» **ASSIGNED TASK**
Your copy should match the entries exactly, except that it holds no pictures.

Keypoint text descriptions
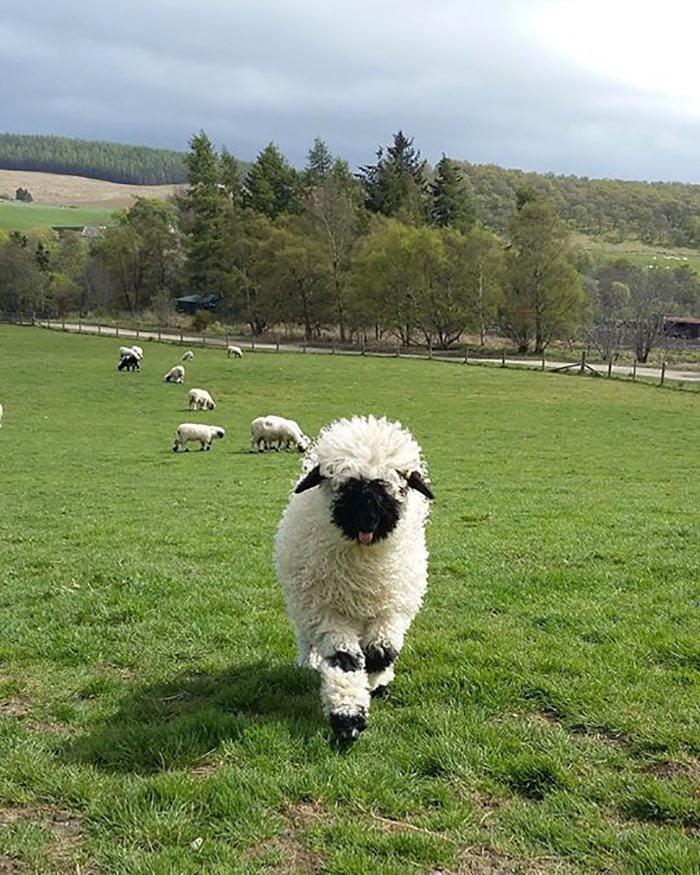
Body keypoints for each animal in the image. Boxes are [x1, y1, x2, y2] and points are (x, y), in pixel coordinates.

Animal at [274, 415, 434, 741]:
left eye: (391, 485)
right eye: (346, 486)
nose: (367, 521)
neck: (363, 565)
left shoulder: (391, 609)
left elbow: (381, 652)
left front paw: (375, 681)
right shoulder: (326, 614)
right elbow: (346, 660)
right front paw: (347, 716)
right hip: (304, 607)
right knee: (306, 639)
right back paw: (307, 663)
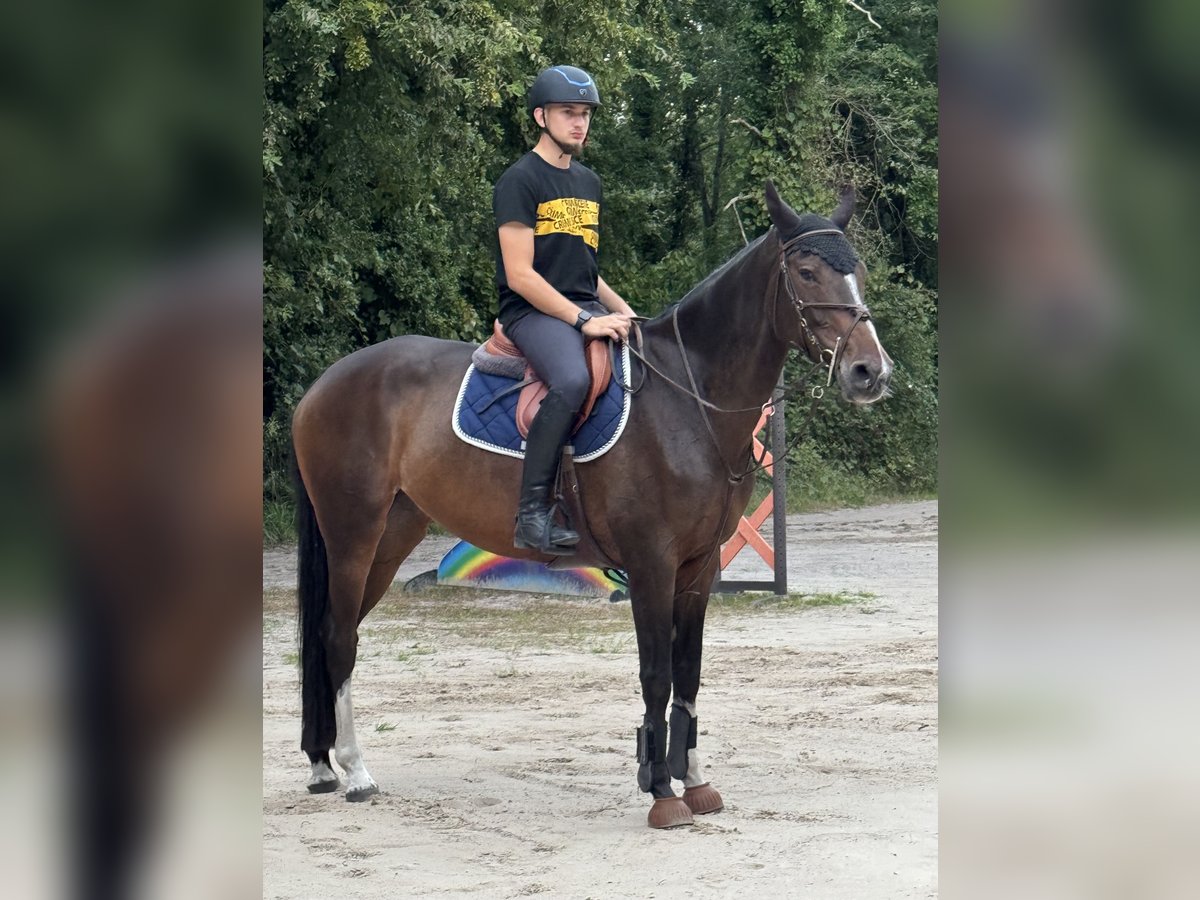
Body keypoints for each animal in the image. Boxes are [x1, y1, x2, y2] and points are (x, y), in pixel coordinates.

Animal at [292, 181, 893, 828]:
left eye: (857, 271)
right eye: (806, 272)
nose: (871, 371)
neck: (689, 398)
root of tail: (324, 383)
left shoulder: (699, 567)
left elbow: (689, 672)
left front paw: (695, 781)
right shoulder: (651, 563)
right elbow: (657, 674)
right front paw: (661, 790)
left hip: (392, 535)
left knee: (336, 633)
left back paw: (323, 765)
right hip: (353, 534)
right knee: (337, 636)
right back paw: (354, 772)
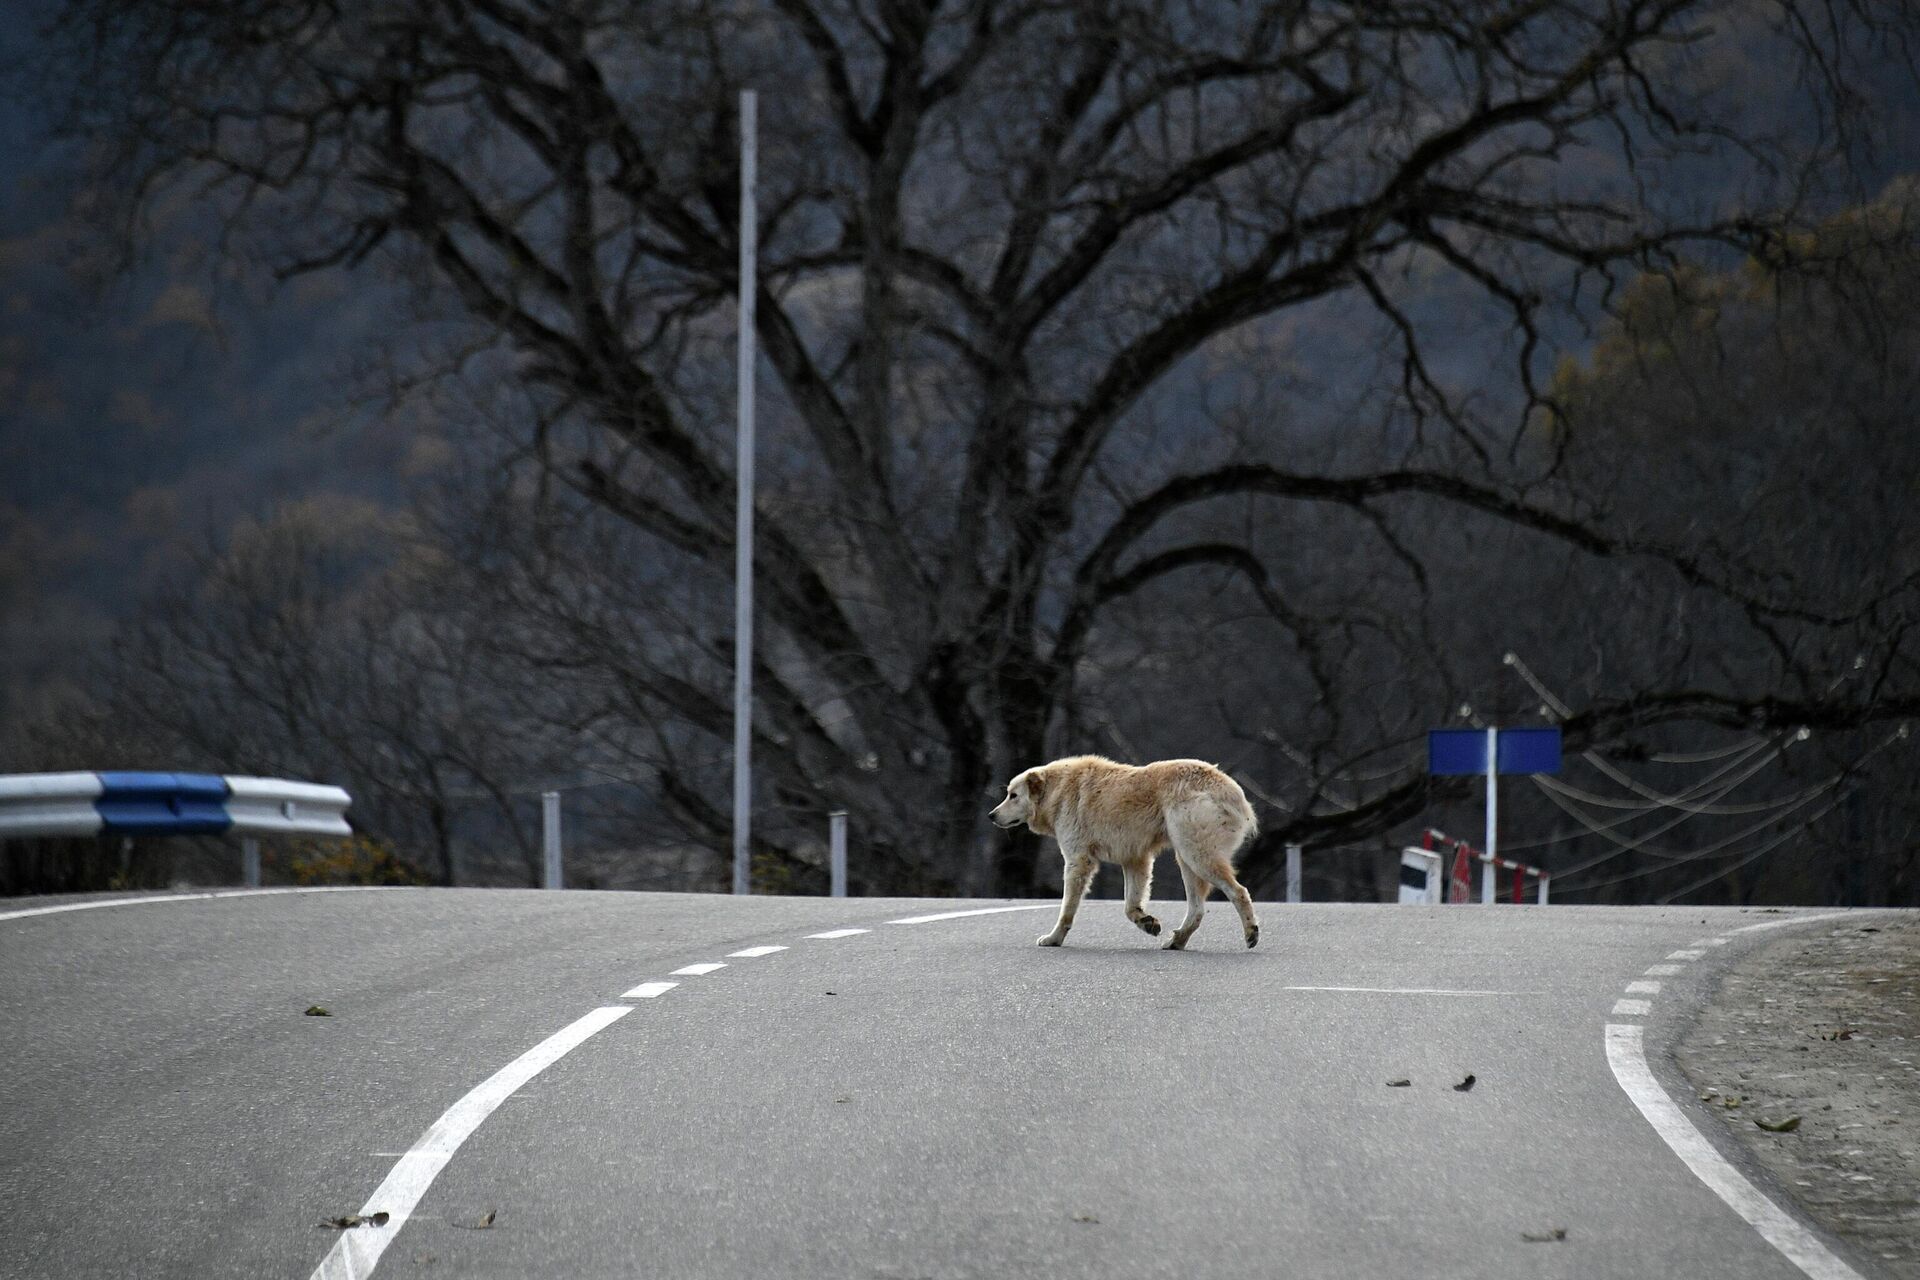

» **ANSWER SPACE**
Body keypoints for each animal in the image. Boxes are [x1, y1, x2, y2] and points are (x, y), in pixel coordinates.

Animal at [274, 415, 434, 741]:
left eye: (391, 485)
right eye: (346, 486)
nose: (367, 521)
neck: (363, 565)
left shoulder: (391, 609)
left elbow: (381, 652)
left front paw: (375, 681)
right shoulder: (326, 614)
right elbow: (346, 660)
right front paw: (347, 716)
right hip: (304, 607)
right knee: (306, 639)
right back paw: (307, 663)
Body keypoints for each animal in the image. Boxes are [x1, y1, x2, y2] and points are (x, y), in pixel coordinates.

Animal at [292, 181, 893, 828]:
left eye: (857, 271)
right eye: (806, 272)
nose: (871, 371)
neck: (689, 398)
root of tail: (324, 383)
left shoulder: (699, 567)
left elbow: (689, 672)
left front paw: (695, 781)
right shoulder: (651, 563)
right elbow: (657, 674)
right front paw: (661, 790)
left hip: (392, 535)
left knee: (336, 633)
left back paw: (323, 765)
right hip: (353, 534)
right knee: (337, 636)
right back paw: (354, 772)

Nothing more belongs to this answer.